Work instruction. Quote the listing below line for line, leaving out the pictures.

◆ ◆ ◆ ◆

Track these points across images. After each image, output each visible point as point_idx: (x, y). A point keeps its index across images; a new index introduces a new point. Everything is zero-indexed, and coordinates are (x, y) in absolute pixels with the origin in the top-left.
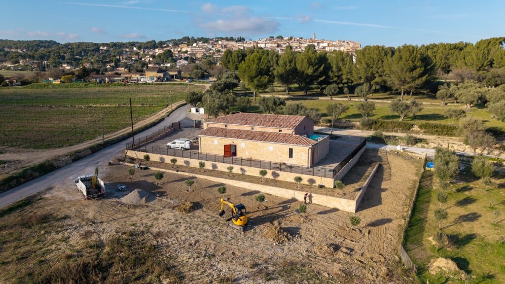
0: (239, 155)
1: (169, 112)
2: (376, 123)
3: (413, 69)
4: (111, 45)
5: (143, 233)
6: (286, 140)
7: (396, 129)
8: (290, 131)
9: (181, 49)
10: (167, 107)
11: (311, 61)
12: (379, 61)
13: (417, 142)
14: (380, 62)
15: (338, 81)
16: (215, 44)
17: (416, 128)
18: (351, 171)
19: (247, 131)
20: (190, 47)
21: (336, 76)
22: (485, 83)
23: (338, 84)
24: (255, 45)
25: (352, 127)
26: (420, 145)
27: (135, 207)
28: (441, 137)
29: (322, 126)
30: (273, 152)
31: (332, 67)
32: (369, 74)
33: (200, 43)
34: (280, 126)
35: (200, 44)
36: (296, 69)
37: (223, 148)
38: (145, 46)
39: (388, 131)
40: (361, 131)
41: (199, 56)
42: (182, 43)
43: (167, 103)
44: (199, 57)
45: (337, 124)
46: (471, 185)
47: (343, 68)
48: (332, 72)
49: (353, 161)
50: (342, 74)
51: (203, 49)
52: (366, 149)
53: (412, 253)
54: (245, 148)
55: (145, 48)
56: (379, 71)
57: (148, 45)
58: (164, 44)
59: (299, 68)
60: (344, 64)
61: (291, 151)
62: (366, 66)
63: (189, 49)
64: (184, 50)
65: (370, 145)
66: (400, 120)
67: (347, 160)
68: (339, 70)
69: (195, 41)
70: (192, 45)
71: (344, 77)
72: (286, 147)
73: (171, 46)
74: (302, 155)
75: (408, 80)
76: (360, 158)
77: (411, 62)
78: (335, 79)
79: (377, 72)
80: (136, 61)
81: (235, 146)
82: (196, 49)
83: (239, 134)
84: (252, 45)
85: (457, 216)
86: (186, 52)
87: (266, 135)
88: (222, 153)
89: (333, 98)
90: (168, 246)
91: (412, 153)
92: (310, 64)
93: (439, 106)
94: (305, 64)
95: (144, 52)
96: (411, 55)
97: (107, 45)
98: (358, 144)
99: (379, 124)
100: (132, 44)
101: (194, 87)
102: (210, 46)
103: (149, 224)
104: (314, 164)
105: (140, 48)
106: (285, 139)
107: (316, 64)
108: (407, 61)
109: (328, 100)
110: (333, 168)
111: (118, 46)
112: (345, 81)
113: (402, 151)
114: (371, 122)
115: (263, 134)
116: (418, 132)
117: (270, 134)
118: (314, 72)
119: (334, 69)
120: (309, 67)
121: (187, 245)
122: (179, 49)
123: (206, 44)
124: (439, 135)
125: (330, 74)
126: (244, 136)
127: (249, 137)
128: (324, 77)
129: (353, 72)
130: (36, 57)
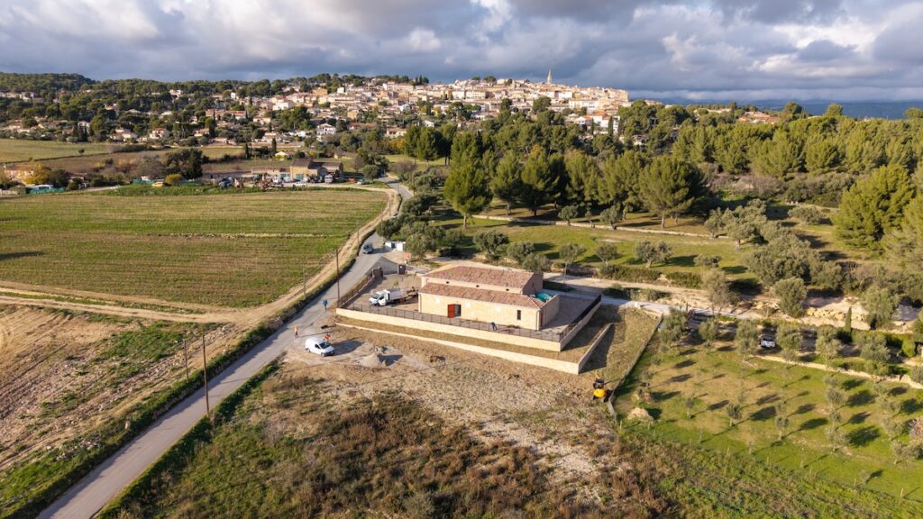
0: (464, 315)
1: (355, 248)
2: (617, 270)
3: (674, 191)
4: (189, 88)
5: (397, 392)
6: (514, 302)
7: (640, 278)
8: (518, 291)
9: (318, 97)
10: (349, 238)
11: (542, 173)
12: (632, 174)
13: (658, 298)
14: (635, 175)
15: (579, 199)
16: (376, 90)
17: (663, 278)
18: (580, 333)
19: (472, 289)
20: (332, 95)
21: (576, 192)
22: (786, 196)
23: (579, 203)
24: (447, 93)
25: (589, 274)
26: (661, 300)
27: (379, 370)
28: (689, 290)
29: (554, 272)
30: (502, 313)
31: (570, 179)
32: (620, 192)
33: (350, 87)
34: (507, 285)
35: (350, 89)
36: (521, 182)
37: (446, 307)
38: (252, 91)
39: (631, 281)
40: (599, 280)
41: (352, 115)
42: (318, 86)
43: (347, 232)
44: (352, 117)
45: (572, 270)
46: (696, 348)
47: (585, 181)
48: (571, 186)
49: (582, 323)
50: (583, 189)
51: (356, 98)
52: (601, 306)
53: (618, 406)
54: (470, 309)
55: (252, 95)
56: (634, 187)
57: (258, 89)
58: (285, 86)
59: (525, 180)
60: (586, 176)
61: (519, 312)
62: (615, 181)
63: (331, 100)
64: (322, 101)
65: (606, 301)
66: (647, 265)
67: (576, 321)
68: (581, 183)
69: (341, 82)
70: (336, 91)
71: (586, 193)
72: (514, 309)
73: (297, 90)
74: (530, 318)
75: (669, 203)
76: (593, 316)
77: (671, 181)
78: (575, 196)
79: (631, 189)
80: (243, 122)
81: (460, 306)
82: (344, 98)
83: (462, 293)
84: (442, 93)
85: (670, 378)
86: (328, 105)
87: (493, 295)
88: (445, 313)
89: (572, 224)
90: (423, 402)
91: (649, 311)
92: (541, 176)
93: (708, 239)
94: (534, 177)
95: (251, 102)
96: (672, 172)
97: (182, 87)
98: (594, 299)
99: (620, 272)
100: (228, 86)
101: (370, 194)
102: (369, 94)
103: (399, 384)
104: (543, 325)
105: (243, 94)
106: (512, 300)
107: (549, 176)
108: (666, 180)
109: (564, 227)
110: (560, 331)
111: (202, 89)
112: (588, 198)
113: (639, 308)
114: (612, 269)
115: (489, 292)
116: (664, 284)
117: (496, 293)
118: (546, 186)
119: (573, 181)
120: (538, 181)
121: (437, 400)
122: (314, 99)
123: (360, 89)
124: (687, 287)
125: (567, 188)
126: (468, 295)
127: (475, 297)
128: (559, 194)
129: (599, 188)
130: (64, 114)
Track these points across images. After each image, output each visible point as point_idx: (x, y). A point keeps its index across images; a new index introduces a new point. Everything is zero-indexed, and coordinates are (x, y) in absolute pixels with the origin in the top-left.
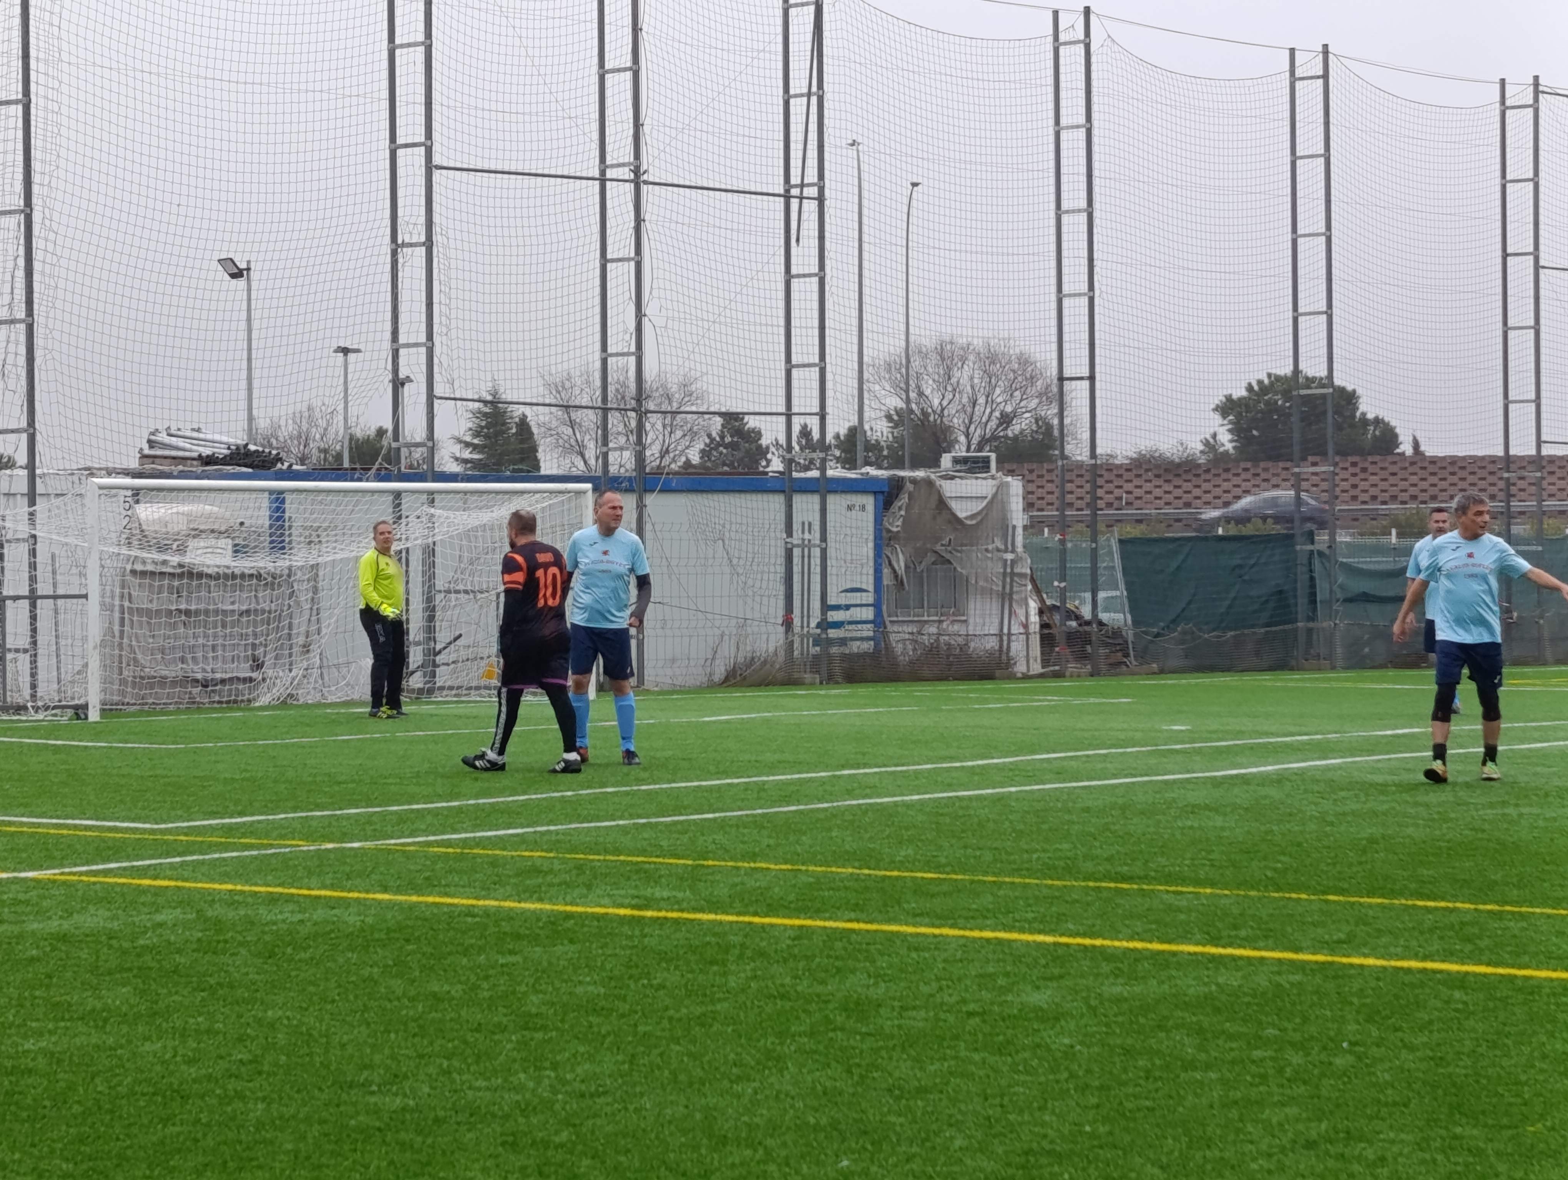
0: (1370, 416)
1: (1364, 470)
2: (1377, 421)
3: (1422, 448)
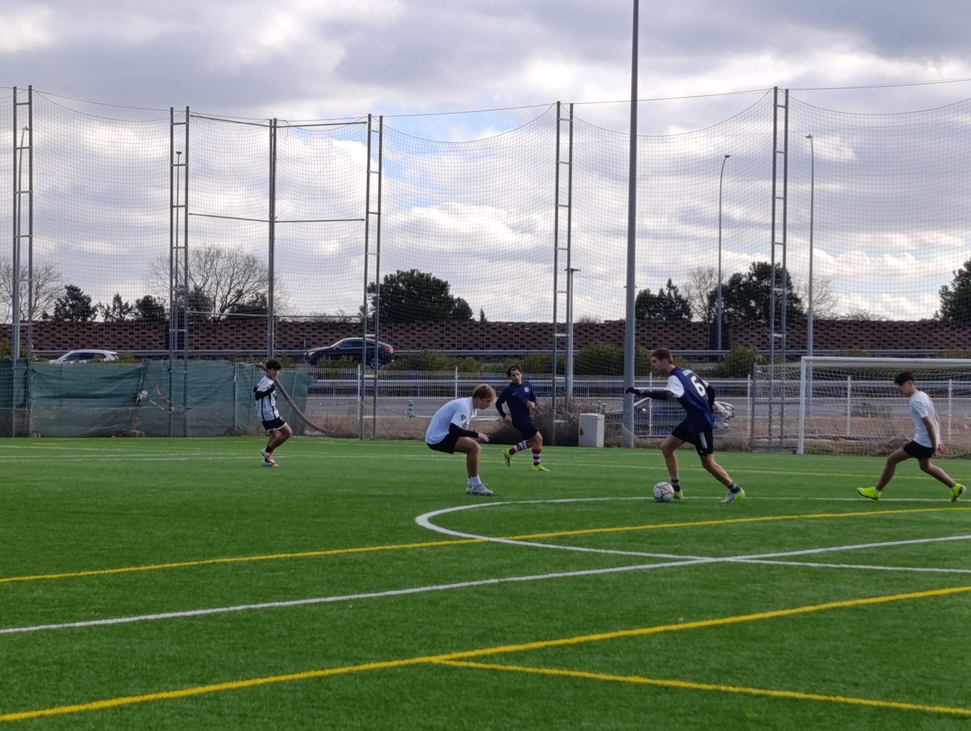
0: (456, 297)
2: (459, 300)
3: (486, 317)
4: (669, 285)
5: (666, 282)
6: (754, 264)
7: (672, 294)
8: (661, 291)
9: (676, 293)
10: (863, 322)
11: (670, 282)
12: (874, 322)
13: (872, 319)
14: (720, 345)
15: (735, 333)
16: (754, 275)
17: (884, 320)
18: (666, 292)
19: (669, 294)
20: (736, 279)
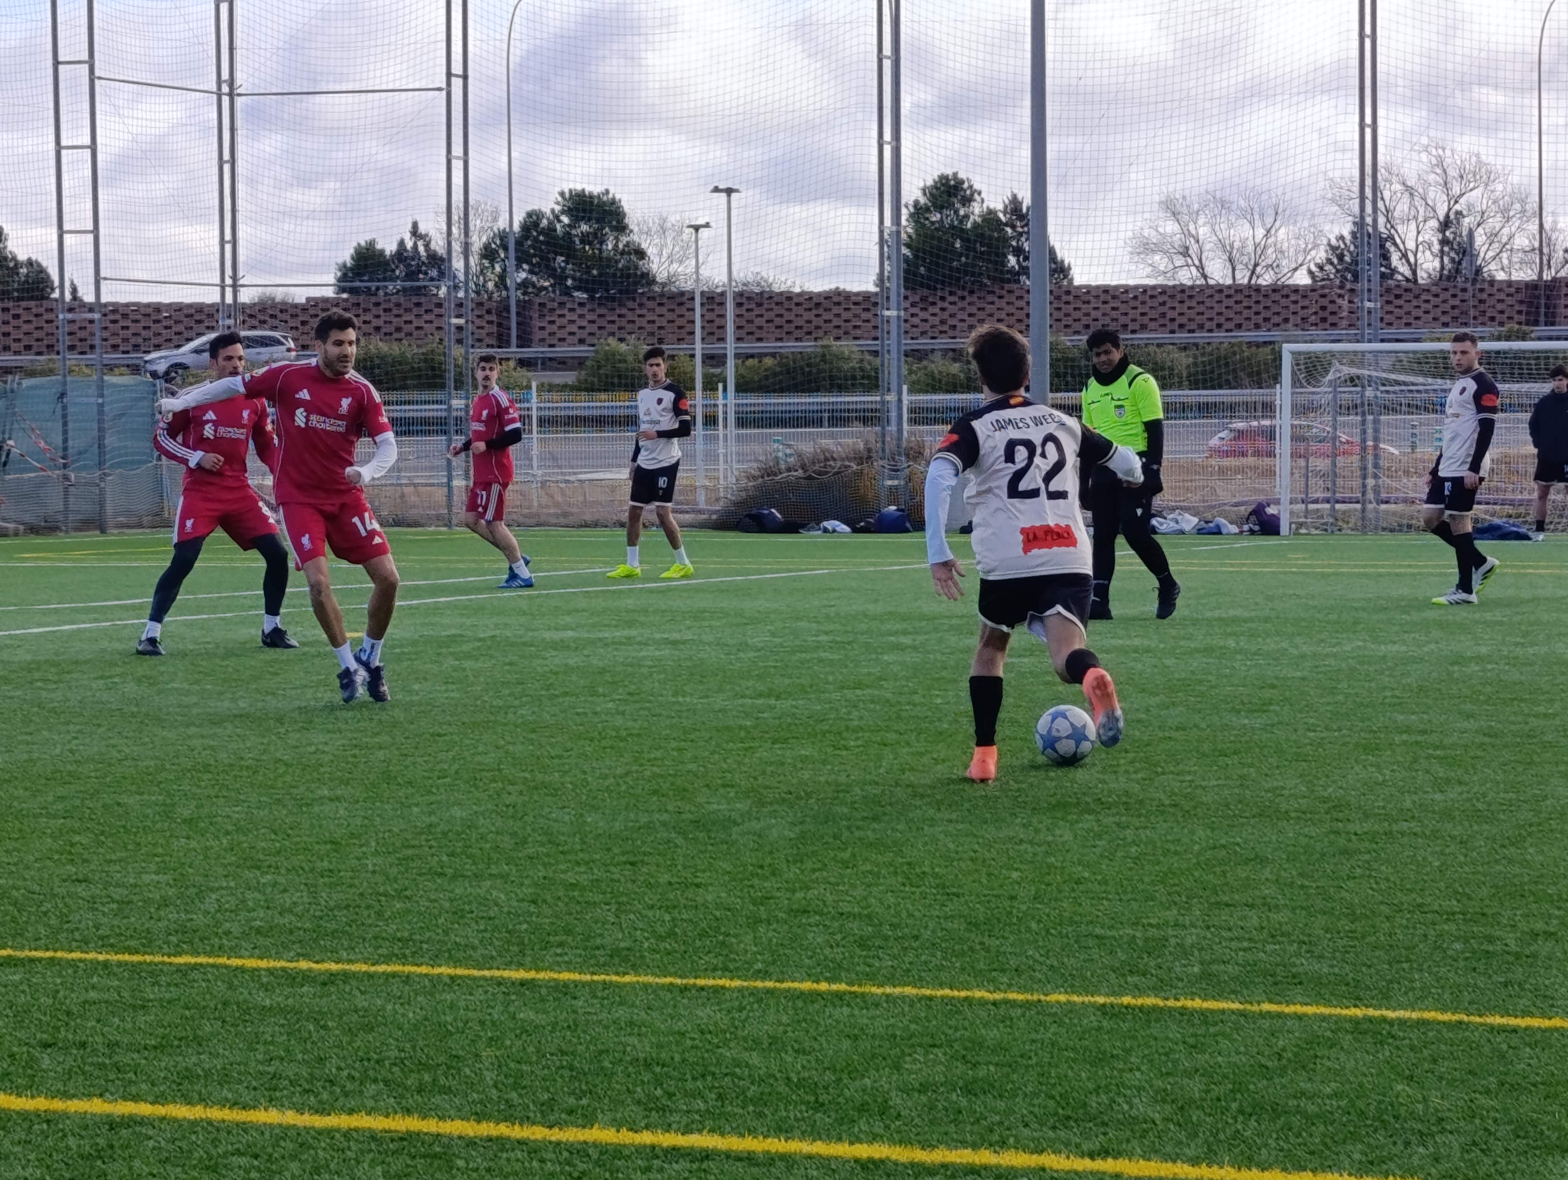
0: (22, 257)
1: (17, 317)
2: (30, 263)
3: (80, 294)
4: (415, 232)
5: (409, 227)
6: (562, 194)
7: (421, 249)
8: (402, 243)
9: (427, 246)
10: (762, 293)
11: (415, 225)
12: (781, 294)
13: (776, 288)
14: (514, 340)
15: (542, 316)
16: (563, 212)
17: (797, 290)
18: (409, 244)
19: (415, 246)
20: (533, 221)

◆ ◆ ◆ ◆

Output of the task.
Track these points across images. After each image, output each visible point as point_idx: (x, y). A point keeps its index across images; a new index introduces a new point. Everything is zero-indexed, and coordinates are (x, y) in absolute pixels with the origin in the top-left.
0: (239, 155)
1: (169, 112)
2: (376, 123)
3: (413, 69)
4: (111, 45)
5: (143, 233)
6: (286, 140)
7: (396, 129)
8: (290, 131)
9: (181, 49)
10: (167, 107)
11: (311, 61)
12: (379, 61)
13: (417, 142)
14: (380, 62)
15: (338, 81)
16: (215, 44)
17: (416, 128)
18: (351, 171)
19: (247, 131)
20: (190, 47)
21: (336, 76)
22: (485, 83)
23: (338, 84)
24: (255, 45)
25: (352, 127)
26: (420, 145)
27: (135, 207)
28: (441, 137)
29: (322, 126)
30: (273, 152)
31: (332, 67)
32: (369, 74)
33: (200, 43)
34: (280, 126)
35: (200, 44)
36: (296, 69)
37: (223, 148)
38: (145, 46)
39: (388, 131)
40: (361, 131)
41: (199, 56)
42: (182, 43)
43: (167, 103)
44: (199, 57)
45: (337, 124)
46: (471, 185)
47: (343, 68)
48: (332, 72)
49: (353, 161)
50: (342, 74)
51: (203, 49)
52: (366, 149)
53: (412, 253)
54: (245, 148)
55: (145, 48)
56: (379, 71)
57: (148, 45)
58: (164, 44)
59: (299, 68)
60: (344, 64)
61: (291, 151)
62: (366, 66)
63: (189, 49)
64: (184, 50)
65: (370, 145)
66: (400, 120)
67: (347, 160)
68: (339, 70)
69: (195, 41)
70: (192, 45)
71: (344, 77)
72: (286, 147)
73: (171, 46)
74: (302, 155)
75: (408, 80)
76: (360, 158)
77: (411, 62)
78: (335, 79)
79: (377, 72)
80: (136, 61)
81: (235, 146)
82: (196, 49)
83: (239, 134)
84: (252, 45)
85: (457, 216)
86: (186, 52)
87: (266, 135)
88: (222, 153)
89: (333, 98)
90: (168, 246)
91: (412, 153)
92: (310, 64)
93: (439, 106)
94: (305, 64)
95: (144, 52)
96: (411, 55)
97: (107, 45)
98: (358, 144)
99: (379, 124)
100: (132, 44)
101: (194, 87)
102: (210, 46)
103: (149, 224)
104: (314, 164)
105: (140, 48)
106: (285, 139)
107: (316, 64)
108: (407, 61)
109: (328, 100)
110: (333, 168)
111: (118, 46)
112: (345, 81)
113: (402, 151)
114: (371, 122)
115: (263, 134)
116: (418, 132)
117: (270, 134)
118: (314, 72)
119: (334, 69)
120: (309, 67)
121: (187, 245)
122: (179, 49)
123: (206, 44)
124: (439, 135)
125: (330, 74)
126: (244, 136)
127: (249, 137)
128: (324, 77)
129: (353, 72)
130: (36, 57)
0: (464, 315)
1: (355, 248)
2: (617, 270)
3: (674, 191)
4: (189, 88)
5: (397, 392)
6: (514, 302)
7: (640, 278)
8: (518, 291)
9: (318, 97)
10: (349, 238)
11: (542, 173)
12: (632, 174)
13: (658, 298)
14: (635, 175)
15: (579, 199)
16: (376, 90)
17: (663, 278)
18: (580, 333)
19: (472, 289)
20: (332, 95)
21: (576, 192)
22: (786, 196)
23: (579, 203)
24: (447, 93)
25: (589, 274)
26: (661, 300)
27: (379, 370)
28: (689, 290)
29: (554, 272)
30: (502, 313)
31: (570, 179)
32: (620, 192)
33: (350, 87)
34: (507, 285)
35: (350, 89)
36: (521, 182)
37: (446, 307)
38: (252, 91)
39: (631, 281)
40: (599, 280)
41: (352, 115)
42: (318, 86)
43: (347, 232)
44: (352, 117)
45: (572, 270)
46: (696, 348)
47: (585, 181)
48: (571, 186)
49: (582, 323)
50: (583, 189)
51: (356, 98)
52: (601, 306)
53: (618, 406)
54: (470, 309)
55: (252, 95)
56: (634, 187)
57: (258, 89)
58: (285, 86)
59: (525, 180)
60: (586, 176)
61: (519, 312)
62: (615, 181)
63: (331, 100)
64: (322, 101)
65: (606, 301)
66: (647, 265)
67: (576, 321)
68: (581, 183)
69: (341, 82)
70: (336, 91)
71: (586, 193)
72: (514, 309)
73: (297, 90)
74: (530, 318)
75: (669, 203)
76: (593, 316)
77: (671, 181)
78: (575, 196)
79: (631, 189)
80: (243, 122)
81: (460, 306)
82: (344, 98)
83: (462, 293)
84: (442, 93)
85: (670, 378)
86: (328, 105)
87: (493, 295)
88: (445, 313)
89: (572, 224)
90: (423, 402)
91: (649, 311)
92: (541, 176)
93: (708, 239)
94: (534, 177)
95: (251, 102)
96: (672, 172)
97: (182, 87)
98: (594, 299)
99: (620, 272)
100: (228, 86)
101: (370, 194)
102: (369, 94)
103: (399, 384)
104: (543, 325)
105: (243, 94)
106: (512, 300)
107: (549, 176)
108: (666, 180)
109: (564, 227)
110: (560, 331)
111: (202, 89)
112: (588, 198)
113: (639, 308)
114: (612, 269)
115: (489, 292)
116: (664, 284)
117: (496, 293)
118: (546, 186)
119: (573, 181)
120: (538, 181)
121: (437, 400)
122: (314, 99)
123: (360, 89)
124: (687, 287)
125: (567, 188)
126: (468, 295)
127: (475, 297)
128: (559, 194)
129: (599, 188)
130: (64, 114)
Track these points across images. After each image, output each visible point as point_idx: (x, y). A point keeps its index across images; a new index introduces a new point. Everything is zero-indexed, and coordinates are (x, y) in absolute pixels with the origin in the top-left.
0: (1370, 416)
1: (1364, 470)
2: (1377, 421)
3: (1422, 448)
0: (456, 297)
2: (459, 300)
3: (486, 317)
4: (669, 285)
5: (666, 282)
6: (754, 264)
7: (672, 294)
8: (661, 291)
9: (676, 293)
10: (863, 322)
11: (670, 282)
12: (874, 322)
13: (872, 319)
14: (720, 345)
15: (735, 333)
16: (754, 275)
17: (884, 320)
18: (666, 292)
19: (669, 294)
20: (736, 279)
0: (22, 257)
1: (17, 317)
2: (30, 263)
3: (80, 294)
4: (415, 232)
5: (409, 227)
6: (562, 194)
7: (421, 249)
8: (402, 243)
9: (427, 246)
10: (762, 293)
11: (415, 225)
12: (781, 294)
13: (776, 288)
14: (514, 340)
15: (542, 316)
16: (563, 212)
17: (797, 290)
18: (409, 244)
19: (415, 246)
20: (533, 221)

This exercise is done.